Of course, you’ll want your cat to come home to you as soon as possible. On the other hand, you know he is being well cared for by the experts and when you are allowed to bring him home, there are more worries.

The vet or hospital will send you home with plenty of information about aftercare, plus the medication your cat needs to ensure it recovers well. You will find it helpful to make a daily schedule of the medication so that you know which treatments are to be given when — even if you just jot down ‘pink pills every six hours’ or ‘syringe of medication mixed with dinner at 6 pm’ or whatever it may be.

Post-operation care

If your cat has had an operation, they will need that little extra TLC. Here are the top tips of how to help your cat to recover after an op:

  • Make sure your cat has a quiet area to sleep in where he is not disturbed
  • Don't worry if he is extra sleepy or off his food at first
  • Stick to a light diet of chicken or fish, and always provide fresh water
  • Keep him indoors until he has fully recovered
  • He may have to wear an ‘elizabethan collar’ to stop him worrying or licking his wound
  • Look out for any swelling or excess bleeding from the wound and contact the vet if you're worried.

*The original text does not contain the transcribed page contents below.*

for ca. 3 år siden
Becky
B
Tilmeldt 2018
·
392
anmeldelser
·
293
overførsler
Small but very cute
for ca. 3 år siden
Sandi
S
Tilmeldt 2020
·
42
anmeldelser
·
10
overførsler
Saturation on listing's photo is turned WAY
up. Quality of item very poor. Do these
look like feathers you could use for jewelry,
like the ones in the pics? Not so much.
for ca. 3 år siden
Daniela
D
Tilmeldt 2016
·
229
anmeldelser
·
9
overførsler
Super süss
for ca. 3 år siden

Grooming and stroking a sick cat can be soothing for the cat — and for you! It is also suggested that you make sure all boxes, bottles, and syringes are ready for use before your kitty sees them in case he tries to escape. Some cats need to be wrapped in a towel while medication is administered. There are online videos showing owners how to give a cat a pill and I would also recommend a product called Easy Pill, obtainable from your vet. It’s a paste you can hide a pill in to make it more palatable. It’s also worth keeping an eye on your cat for a few moments after he has swallowed his pill in case he spits it out. It can be daunting when you first have to treat your poorly puss but you do get better with practice!

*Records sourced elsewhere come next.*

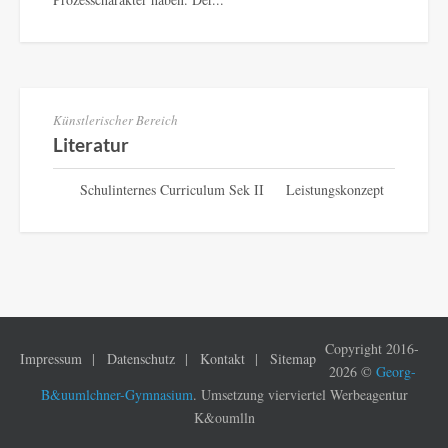
Künstlerischer Bereich
Literatur
Schulinternes Curriculum Sek II Leistungskonzept
Copyright 2016-
Impressum
Datenschutz
Kontakt
Sitemap
2026 ©
Georg-
B&uumlchner-Gymnasium
. Umsetzung vierviertel Werbeagentur
K&oumlln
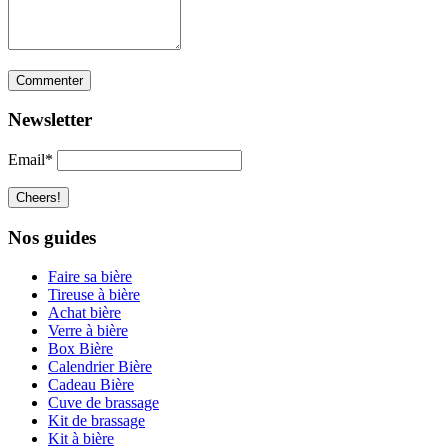
Newsletter
Email*
Nos guides
Faire sa bière
Tireuse à bière
Achat bière
Verre à bière
Box Bière
Calendrier Bière
Cadeau Bière
Cuve de brassage
Kit de brassage
Kit à bière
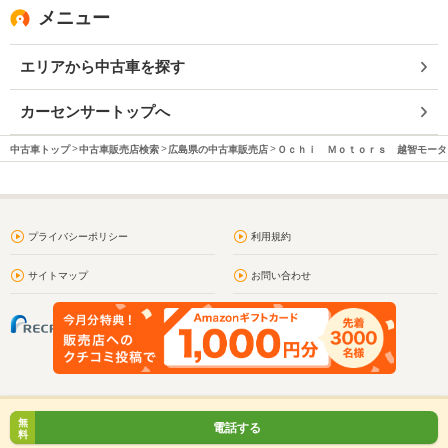
メニュー
エリアから中古車を探す
カーセンサートップへ
中古車トップ
中古車販売店検索
広島県の中古車販売店
Ｏｃｈｉ Ｍｏｔｏｒｓ 越智モータ
プライバシーポリシー
利用規約
サイトマップ
お問い合わせ
無
電話する
料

And what about you, the owner? There’s no getting away from it, having a very sick cat is always going to be stressful and vets are well aware of this. Just like your cat, you may be unable to sleep and lose your appetite. Any stress-beating techniques you have used before are worth remembering at this difficult time. First of all, don’t panic. You are doing your very best for your cat by trusting it to the vet and being guided by what they tell you. You are unlikely to be able to relax completely until you know that your feline companion is really on the mend, but in the meantime, you should do whatever it takes to keep calm and focussed. If a run, a swim, or a gym workout normally relaxes you, go for it. On the other hand, if you usually rely on a hot bath and a glass of wine, or a cuppa and a good book, to take your mind off your troubles, then go for that! Confide in a friend, preferably another cat lover who will, most probably, have gone through something similar. Be good to yourself and know that you have done absolutely everything you can to help your feline friend recover.